Gomir (Backdoor) – Malware

Gomir
Type of Malware	Backdoor
Country of Origin	North Korea
Date of initial activity	2024
Targeted Countries	South Korea
Associated Groups	Kimsuky (APT 43)
Motivation	Cyberespionage. Infiltrate networs and deliver payloads. Data theft.
Type of information Stolen	Government Data, Communication Data, Login credentials
Attack Vectors	The malware is distributed via trojanized security programs downloaded from an unspecified South Korean construction-related association's website.
Targeted System	Linux

Overview

The Gomir backdoor is a Linux version of the GoBear backdoor, which was used in a recent Kimsuky campaign that saw the attackers deliver malware via Trojanized software installation packages.
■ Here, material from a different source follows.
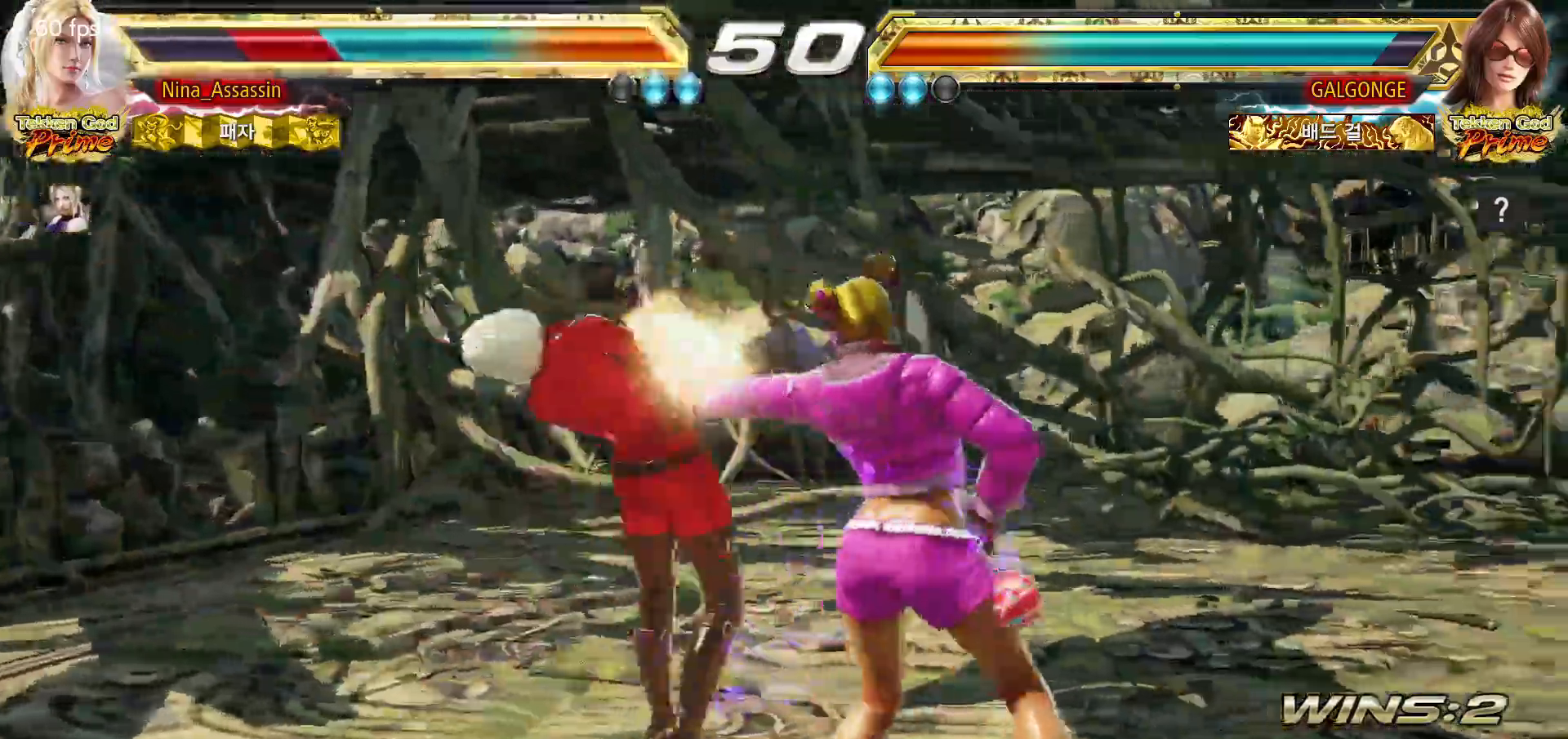
{"buttons": ["TRIANGLE"], "left_stick": "center", "events": [[33, "SQUARE", "down"], [83, "SQUARE", "up"], [133, "TRIANGLE", "down"], [183, "TRIANGLE", "up"], [217, "SQUARE", "down"], [267, "SQUARE", "up"], [300, "TRIANGLE", "down"], [350, "TRIANGLE", "up"], [400, "SQUARE", "down"], [450, "SQUARE", "up"], [500, "TRIANGLE", "down"]]}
Gomir is structurally almost identical to GoBear, with extensive sharing of code between malware variants.Any functionality from GoBear that is operating system-dependent is either missing or reimplemented in Gomir. Gomir supports as many as 17 commands, allowing its operators to perform file operations, start a reverse proxy, pause command-and-control (C2) communications for a specified time duration, run shell commands, and terminate its own process.

Targets

South Korean organizations (Professional, Scientific and Technical Services, Public Administration, Manufacturing, Educational Services).

How they operate

When executed, Gomir checks its command line for the string “install” as its only argument. If found, it attempts to install itself with persistence. To determine how it installs itself, Gomir checks if it has superuser privileges by verifying the effective group ID of its process. If it is running with superuser privileges, Gomir copies itself to a specific system directory and creates a systemd service to ensure it runs automatically. It then enables and starts this service, deletes the original executable, and terminates the original process. If Gomir is not running with superuser privileges, it resorts to creating a cron job to start the malware every time the system reboots. It creates a temporary configuration file listing the existing cron jobs and appends its own entry. It then updates the system’s crontab with this configuration, deletes the temporary file, and restarts itself from the new location. Once installed and running, Gomir periodically communicates with its C2 server using HTTP POST requests. These requests include an infection ID unique to each infected host. The C2 server responds with commands that Gomir decodes and decrypts using a custom encryption algorithm. These commands instruct Gomir on the actions to perform, leveraging its 17 supported commands.